- Directed by: Eric Tsang
- Starring: David Chiang Norman Chui Kwan Young Moon Philip Ko Lily Li Alan Chui Chung-San
- Distributed by: Goodyear Movie Company
- Release date: 11 June 1980 (Hong Kong);
- Running time: 93 minutes
- Language: Cantonese

= The Loot =

1980 Hong Kong film by Eric Tsang

The Loot, also known as The Bloody Tattoo (賊贓) is 1980 martial art comedy movie directed by Eric Tsang and starring David Chiang and Philip Ko

==Plot==
The rival bounty hunter, Yang Wai who has been working for the police department has been hired by Chiu Foon to protect himself from the Spider, a mysterious and deadly criminal that no one has been found yet. Meanwhile, Fang Chung has been busting robbers while impersonating as a fake Spider.

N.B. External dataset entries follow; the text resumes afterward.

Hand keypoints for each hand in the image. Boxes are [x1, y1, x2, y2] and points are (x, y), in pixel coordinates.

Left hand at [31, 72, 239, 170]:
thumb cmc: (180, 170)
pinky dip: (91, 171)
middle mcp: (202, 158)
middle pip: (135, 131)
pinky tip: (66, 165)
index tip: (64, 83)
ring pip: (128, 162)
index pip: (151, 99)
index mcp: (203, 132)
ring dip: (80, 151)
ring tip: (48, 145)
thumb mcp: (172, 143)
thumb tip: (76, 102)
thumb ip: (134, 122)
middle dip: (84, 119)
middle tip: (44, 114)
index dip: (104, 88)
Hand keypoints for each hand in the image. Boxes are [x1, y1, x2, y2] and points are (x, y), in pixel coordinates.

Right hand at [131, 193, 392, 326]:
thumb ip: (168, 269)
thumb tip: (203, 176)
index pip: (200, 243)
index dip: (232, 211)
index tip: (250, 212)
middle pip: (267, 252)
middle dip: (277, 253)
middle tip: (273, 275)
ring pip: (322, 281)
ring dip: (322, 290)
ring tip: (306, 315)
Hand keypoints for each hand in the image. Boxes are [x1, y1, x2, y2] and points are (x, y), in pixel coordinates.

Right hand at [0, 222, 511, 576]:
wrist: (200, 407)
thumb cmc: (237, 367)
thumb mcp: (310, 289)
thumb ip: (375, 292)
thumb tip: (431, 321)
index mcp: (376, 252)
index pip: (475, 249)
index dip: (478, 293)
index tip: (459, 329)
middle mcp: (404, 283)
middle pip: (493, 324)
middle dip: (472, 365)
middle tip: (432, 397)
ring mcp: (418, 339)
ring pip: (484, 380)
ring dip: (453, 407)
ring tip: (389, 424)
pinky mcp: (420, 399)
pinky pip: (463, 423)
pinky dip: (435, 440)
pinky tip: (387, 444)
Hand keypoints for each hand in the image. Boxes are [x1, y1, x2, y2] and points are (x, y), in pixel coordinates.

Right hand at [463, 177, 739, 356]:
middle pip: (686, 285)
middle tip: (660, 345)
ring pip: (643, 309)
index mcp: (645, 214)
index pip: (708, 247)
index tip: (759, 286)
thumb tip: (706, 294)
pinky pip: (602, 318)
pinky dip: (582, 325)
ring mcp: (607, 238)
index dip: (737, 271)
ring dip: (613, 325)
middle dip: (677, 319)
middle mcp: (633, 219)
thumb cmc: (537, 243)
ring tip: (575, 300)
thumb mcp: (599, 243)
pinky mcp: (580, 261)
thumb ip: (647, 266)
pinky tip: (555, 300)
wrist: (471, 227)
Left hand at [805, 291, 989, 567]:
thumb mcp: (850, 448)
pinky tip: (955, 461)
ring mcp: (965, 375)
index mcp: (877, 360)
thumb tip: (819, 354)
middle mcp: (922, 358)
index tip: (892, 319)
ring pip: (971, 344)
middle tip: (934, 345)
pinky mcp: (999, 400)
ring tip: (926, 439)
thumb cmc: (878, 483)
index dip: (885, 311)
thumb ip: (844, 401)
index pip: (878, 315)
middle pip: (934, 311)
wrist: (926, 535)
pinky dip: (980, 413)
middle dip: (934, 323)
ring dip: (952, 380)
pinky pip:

When the real mastermind Chiu Foon and Killer Ko Yu Shing has been stealing the treasures, Yang Wai and Fang Chung decided to investigate on the robbery and take Ko Yu Shing and Chiu Foon down once and for all.

==Cast==
- David Chiang as Yang Wai/Robert
- Norman Chui as Fang Chung
- Kwan Young Moon as Chiu Foon
- Philip Ko as Ko Yu Shing
- Lily Li as Kong Fei Ha
- Alan Chui Chung-San as Thief Black Wolf
- Eric Tsang as Security Chief's assistant
- Chan Gwan-Biu as Chan Gwan Bo
- Chen Shao Lung as Chiu Foon's Bodyguard
- Huang Ha as Chiu Foon's Bodyguard
- Lee Gong as Thief Cover Head West
- Gam Sai Yuk as Sam Chun San
- Ho Chi Wai as White Tiger
- Phillip So Yuen Fung as Blue Dragon

==Reception==
The author John Charles penned a mixed review of the film, writing, "the kung fu is routinely staged and most of the comedy is strained ... but the developing mystery is fairly engrossing, making this an adequate time killer for devotees of old-school martial arts movies". Clive Davies, an author, thought that the choreography of the action "all top-notch". According to the writer Richard Meyers, "the plot is secondary to the imaginative choreography, which was designed to show off everyone's best attributes".